Procrastination is introduced as a pain-avoidance mechanism. When we contemplate doing something that gives us a marginal amount of anxiety for any reason, we look for something lower-effort to occupy us. In most cases, if we would just get started on the thing we were avoiding, the pain/anxiety vanishes quickly.
The Pomodoro technique is a method to trick ourselves into getting over this speedbump of procrastination, by pre-committing to focusing on something for 25 minutes, then taking a short break.
Segment opens with an anecdote about how it’s possible to learn things you think you’re bad at with practice.
Math and Science seem harder to learn than other things, because the concepts they deal with are entirely abstract. This is different from other abstract concepts in life, which normally relate to emotions, experiences, etc. – things we have circuitry to reason about already. With math, etc., we have to practice reasoning about entirely new abstractions.
When learning a new pattern, it’s useful to reinforce that learning over the course of multiple days. Solving a problem once will leave us with a faint imprint of the solution, but re-solving it will drill the pattern in in a much more permanent and stronger way.
There are many ways to conceptualize memory, but this course will deal with Working Memory (or Short-Term Memory) and Long-Term Memory. For a long time, people have said our working memory has about 7 ‘slots’, but new research suggests it’s actually 4, but we’re good at Chunking information to optimize storage. Video talks about closing our eyes to block out other information, repeating a phone number to ourselves, and so on. Working memory is centralized in the pre-frontal cortex. Long-Term Memory is stabilized by repetition, especially spaced through time. The video introduces Spaced Repetition as a tool for forming long-term memories.
TL;DR: Sleep is good. Apparently when we sleep, our brain cells ‘shrink’, increasing the intercellular space, which allows the brain to flush out metabolic toxin that accumulate while we’re awake. Additional points are made about diffuse thinking, and reinforcing and purging memories.
Our working memory has only ~4 slots, but each slot can reference a concept we already know. Essentially, by grouping bits of information into a larger chunk, we increase the apparent effectiveness of working memory, and other cognitive processes.
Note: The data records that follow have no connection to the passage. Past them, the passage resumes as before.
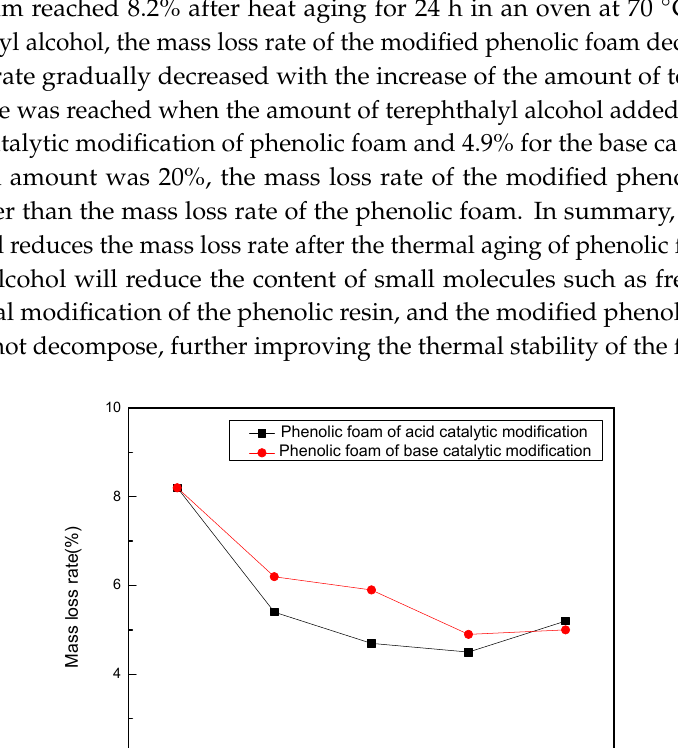
Figure 5. ( a ) Length dimension change rate of phenolic foam and modified phenolic foam; ( b ) width dimension change rate of phenolic foam and modified phenolic foam; ( c ) thickness dimension change rate of phenolic foam and modified phenolic foam.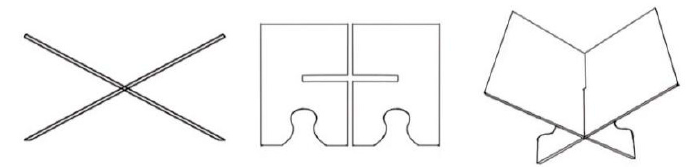
Figure 1. Visual sketch of the rehal, illustrated by researcher.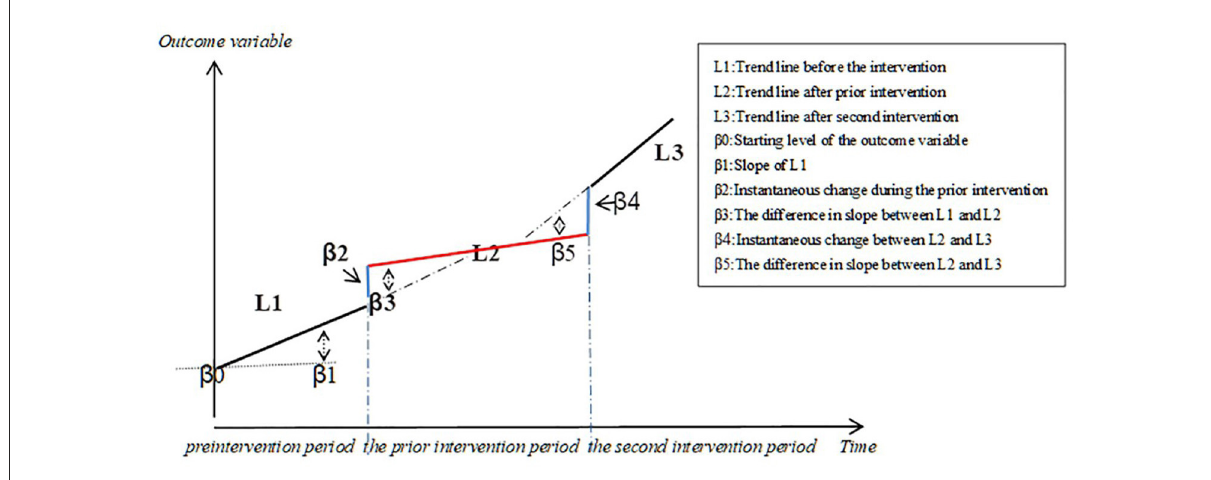
FIGURE1 Graphic illustration of the ITS model and the trend lines for data points before and after policy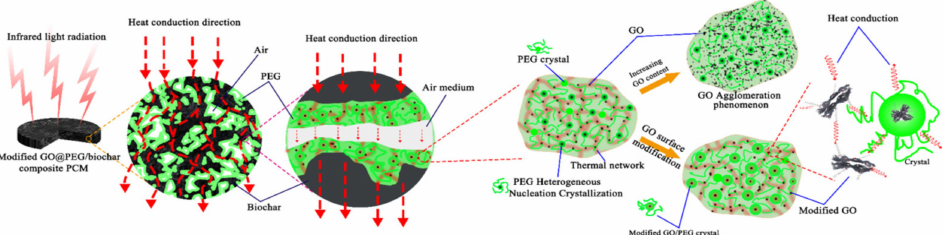
Figure 11. Schematic diagram of heat transfer mechanism in composite PCMs: thermally enhanced effect of GO particles, crystallization of PEG, photothermal conversion of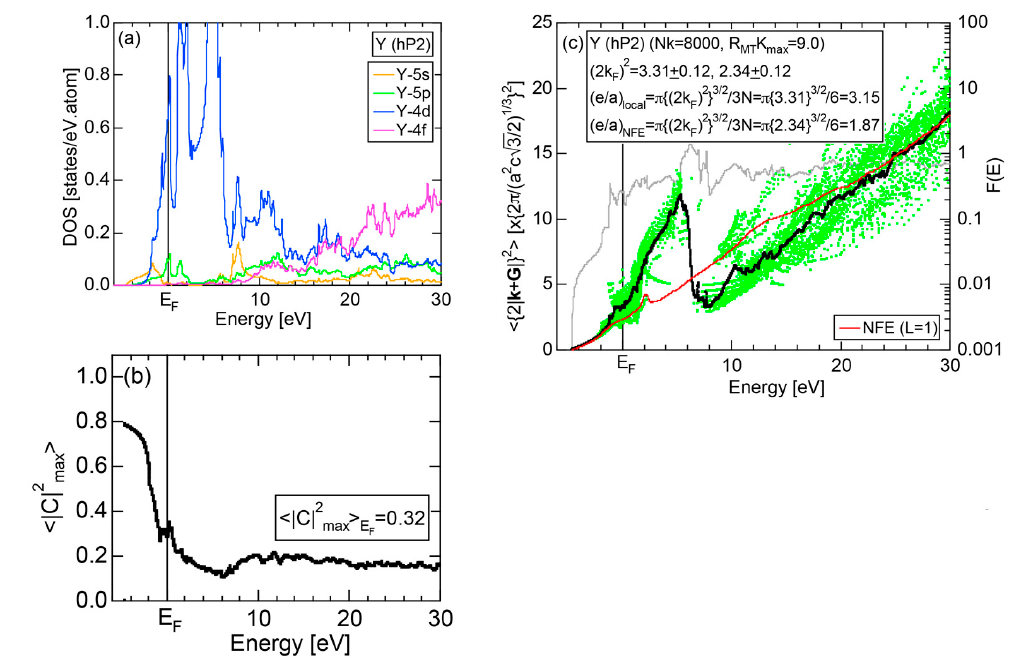
Figure 93. ( a ) Y-partial DOSs, ( b ) C max and ( c ) Hume-Rothery plot for Y (hP2). See captions of Figure 19 (b) for symbols in (c) [11,15,16,37]. Two distinct e/a values are obtained for Y (hP2), depending on either the local reading or the NFE method.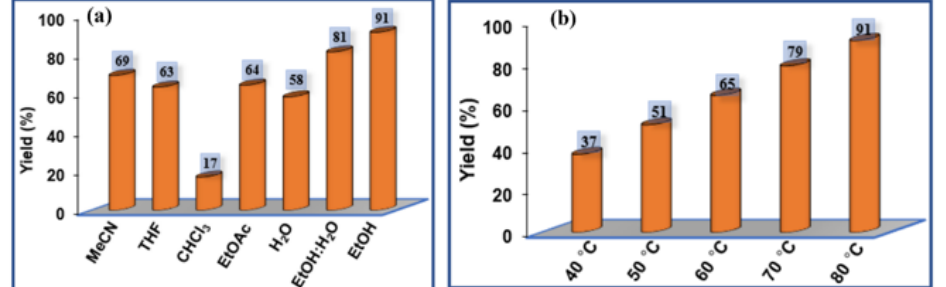
Figure 17. ( a ) Effect of the solvent on the yield of 2,4,5-triphenyl-1 H -imidazole in one-pot MCR. ( b )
This is a completely normal thing, but useful to give a name to.
When we’re stressed, angry, etc., the process that links working memory to long-term memory chunks doesn’t work as well.
Focussed attention, Understanding, and Practice
Skimming all the titles and pictures in a book before reading is a great way to build big-picture context in order to fit chunks in the right place while working through in a more detailed way.
Bottom-up and top-down learning are useful in combination. Top-down learning indicates the context-building breadth-first activities (picture walk, etc.), and bottom-up means reinforcing individual chunks through practice.
It’s easy to imagine we’re more competent than we are after studying some material. One especially useful trick to improve long-term memory formation and to ensure you actually understand the concepts is to put down the source material periodically and try to recall the core ideas. This shows you where your understanding is deficient, and also encourages memory formation.
Recalling material in different physical locations can also be helpful, since it’s possible to encode memories that take cues from your environment at the time of study. These memories will be easier to access in the future if purged of their environmental connection.